Il m'avait rattrapée dans le grand salon, après que j'ai claqué la porte de la salle de bal. Il avait attrapé mon bras, sa poigne de fer me faisant mal.
"Qu'est-ce que c'était que ce cirque, Jeanne ?"
"Le cirque ? C'est toi qui l'as commencé, Pierre. En public."
"Je t'avais dit que j'allais faire une annonce. Je dois soigner mon image. Un mariage avec une jeune femme douce et respectable comme Sophie, c'est parfait pour les affaires."
Il l'a dit comme s'il parlait de la météo. Froidement. Logiquement.
"Et moi ? Qu'est-ce que j'étais, pendant cinq ans ?"
Son regard s'est adouci, mais c'était un adoucissement manipulateur, celui qu'il utilisait quand il voulait me ramener dans le jeu.
"Toi, tu es ma rose épineuse. Tu es excitante, passionnée. Mais tu n'es pas le genre de femme qu'on épouse. Tu es le genre de femme qu'on garde pour soi, dans le secret. Sophie, c'est une fleur délicate, une façade parfaite."
Pendant des années, j'avais trouvé ce surnom, "rose épineuse", presque flatteur. Il reconnaissait ma force, mon caractère. Mais ce soir, j'ai compris. Ce n'était pas un compliment. C'était une cage. Il aimait mes épines parce qu'il aimait le défi de les contourner, de me "dompter". Mais il ne voulait pas de ces épines dans sa vie publique. Pour ça, il voulait une "fleur délicate", une plante décorative sans volonté propre.

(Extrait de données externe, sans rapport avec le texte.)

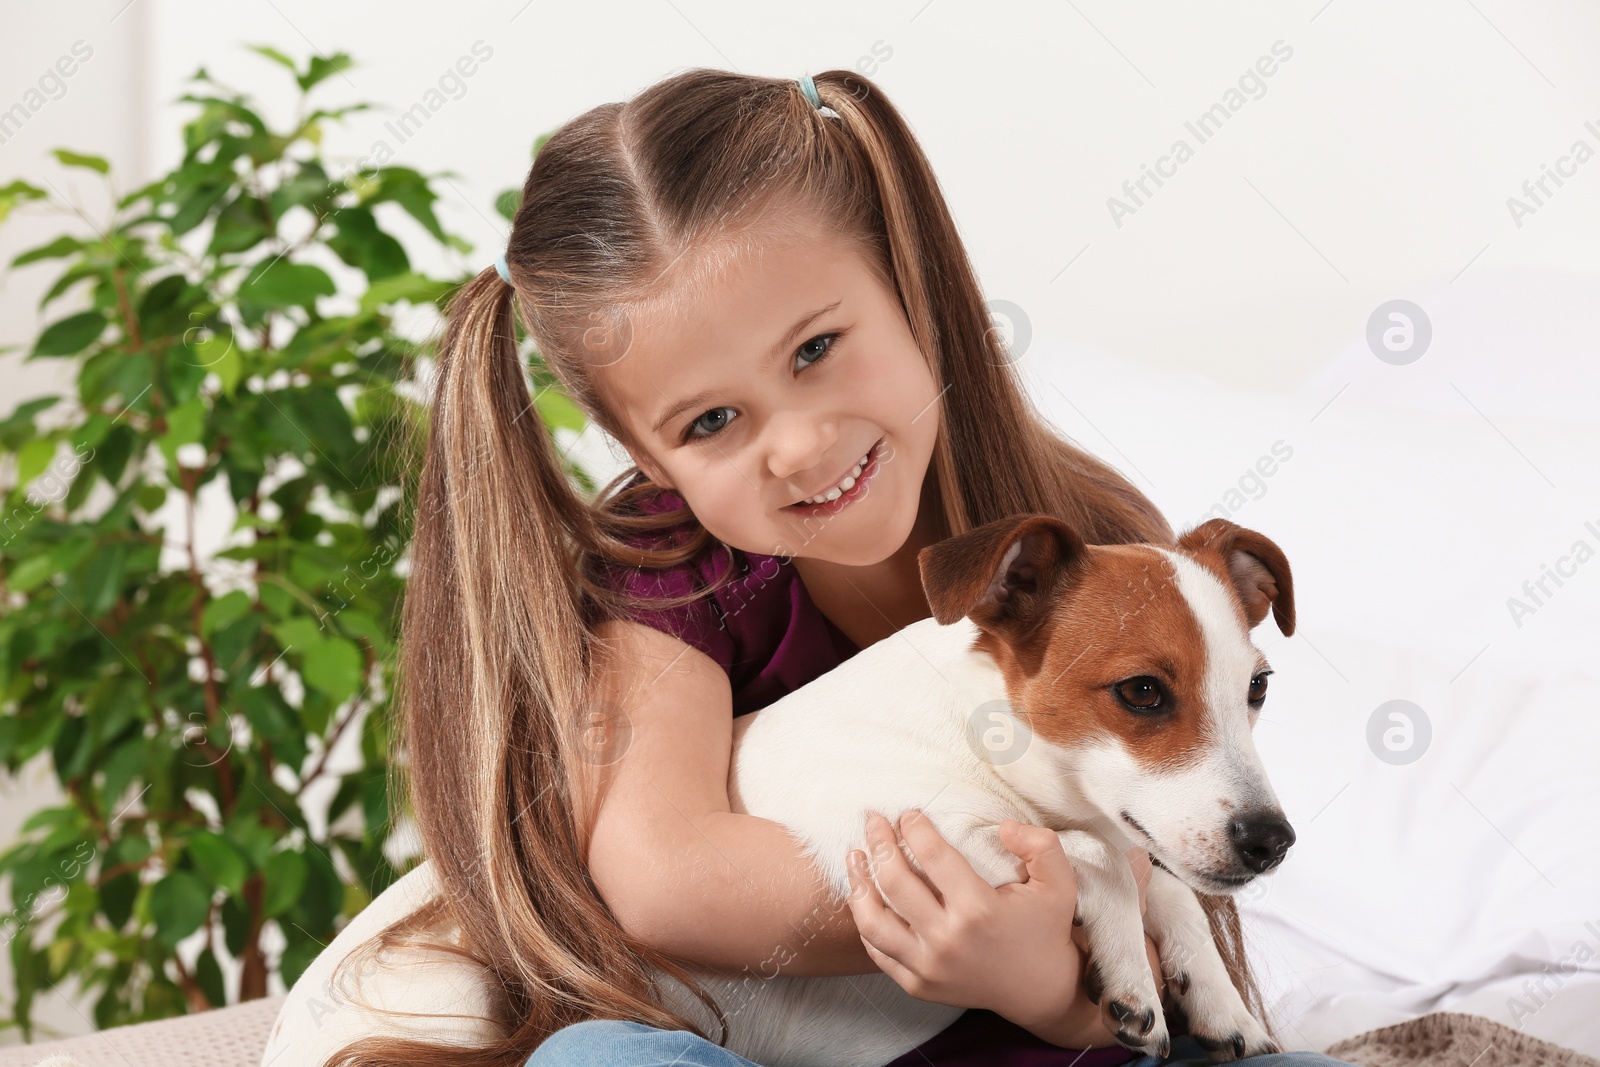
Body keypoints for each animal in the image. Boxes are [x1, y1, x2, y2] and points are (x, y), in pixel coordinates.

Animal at [652, 511, 1299, 1062]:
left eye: (1259, 686)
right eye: (1142, 691)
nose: (1272, 842)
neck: (978, 735)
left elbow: (1169, 888)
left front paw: (1222, 1003)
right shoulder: (921, 840)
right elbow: (1105, 858)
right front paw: (1134, 975)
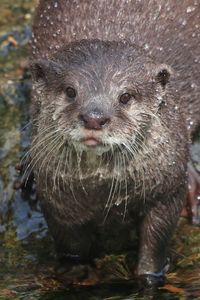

Je me suis regardée dans le grand miroir du salon. Quand je l'avais rencontré, j'étais une jeune styliste pleine de rêves, une "petite marguerite", comme disait ma meilleure amie Chloé. J'étais devenue cette femme sophistiquée, cette "rose" qui cachait ses blessures derrière une façade de perfection. C'était lui qui m'avait façonnée. Ou plutôt, j'avais laissé faire.
Je me suis dégagée de son emprise, une force nouvelle parcourant mes veines.
"C'est fini, Pierre."
Je me suis dirigée vers la porte, mon sac à la main. Je voulais juste partir, respirer un air qui n'avait pas son odeur.
"Attends."
Sa voix a craqué. Juste un mot. Mais il était chargé d'une possessivité paniquée. Il n'avait pas fini de jouer. Il n'acceptait pas que le jeu soit terminé.
J'ai senti sa main effleurer mon dos, juste avant que j'atteigne la poignée de la porte. L'odeur familière de son eau de Cologne, un mélange de cèdre et d'agrumes, m'a enveloppée une dernière fois. Une part de moi, celle qui avait été conditionnée pendant cinq ans, a eu envie de se retourner et de céder. Mais une autre part, plus forte, plus en colère, m'a ordonné de continuer à marcher.